WORK INSTRUCTIONS -
In the passage below about Easton, Massachusetts, why did Oakes and Blanche Ames make their castle fire-proof?

SELECTED EXCERPT -
- - -

Angel of Help, stained-glass window designed by John La Farge
Unity Church, Easton, Massachusetts


Stanford White designed this fireplace in the
Ames Free Library, Easton, Massachusetts


Ames Estate, Easton, Massachusetts

A couple miles east of the village of North Easton is Borderland State Park, which straddles the border between Easton and Sharon. It’s an attractive park, with old carriage roads and many miles of trails. It has a castle built in 1906 by Oakes Ames and his wife Blanche. Oakes Ames was a Harvard botanist, specializing in orchids, Blanche was an artist who made drawings of her husband’s plants. They designed the castle to be fire-proof, so their plants and drawings wouldn’t be destroyed by fire.

Oakes Ames was the son of Governor Oliver Ames. Blanche Ames was the daughter of Adelbert Ames (no relation to the Ames family of Easton), hence her name was Blanche Ames Ames. She was the granddaughter of Benjamin Butler, a Massachusetts Governor and Civil War General. She complained to John F. Kennedy about some comments that Kennedy made about her father in his book Profiles in Courage. Finally she wrote her own biography of her father, Adelbert Ames, 1835-1933. Her grandson was the American writer George Plimpton (George Ames Plimpton).

- - -

THE DATA -
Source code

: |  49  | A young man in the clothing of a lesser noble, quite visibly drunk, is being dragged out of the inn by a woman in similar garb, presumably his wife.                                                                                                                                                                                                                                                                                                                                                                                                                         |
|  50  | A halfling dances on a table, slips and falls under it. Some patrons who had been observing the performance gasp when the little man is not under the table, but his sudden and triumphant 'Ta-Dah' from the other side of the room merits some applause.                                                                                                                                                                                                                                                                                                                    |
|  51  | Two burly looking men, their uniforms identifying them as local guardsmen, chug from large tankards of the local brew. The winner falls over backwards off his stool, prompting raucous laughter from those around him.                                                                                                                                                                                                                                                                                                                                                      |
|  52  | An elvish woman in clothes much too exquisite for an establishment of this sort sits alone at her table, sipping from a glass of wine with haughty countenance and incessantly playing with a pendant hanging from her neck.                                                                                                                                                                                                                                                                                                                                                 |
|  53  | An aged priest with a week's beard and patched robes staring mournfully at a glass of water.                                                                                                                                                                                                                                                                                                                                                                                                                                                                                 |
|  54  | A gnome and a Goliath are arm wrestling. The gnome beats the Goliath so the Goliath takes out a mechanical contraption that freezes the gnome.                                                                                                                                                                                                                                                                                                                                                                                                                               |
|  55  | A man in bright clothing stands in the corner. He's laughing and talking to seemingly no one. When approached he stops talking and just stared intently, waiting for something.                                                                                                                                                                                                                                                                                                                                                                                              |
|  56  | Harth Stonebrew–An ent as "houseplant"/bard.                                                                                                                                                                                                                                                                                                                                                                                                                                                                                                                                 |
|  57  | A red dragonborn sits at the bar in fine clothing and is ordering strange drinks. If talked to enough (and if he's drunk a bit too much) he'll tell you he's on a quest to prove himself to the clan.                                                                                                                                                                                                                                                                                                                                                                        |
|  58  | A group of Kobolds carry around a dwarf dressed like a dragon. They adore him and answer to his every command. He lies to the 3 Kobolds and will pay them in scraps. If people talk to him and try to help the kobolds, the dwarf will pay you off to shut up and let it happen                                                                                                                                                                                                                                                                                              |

- - -

OUTPUT BELOW -
They wanted to keep their plants and drawings from being destroyed by fire.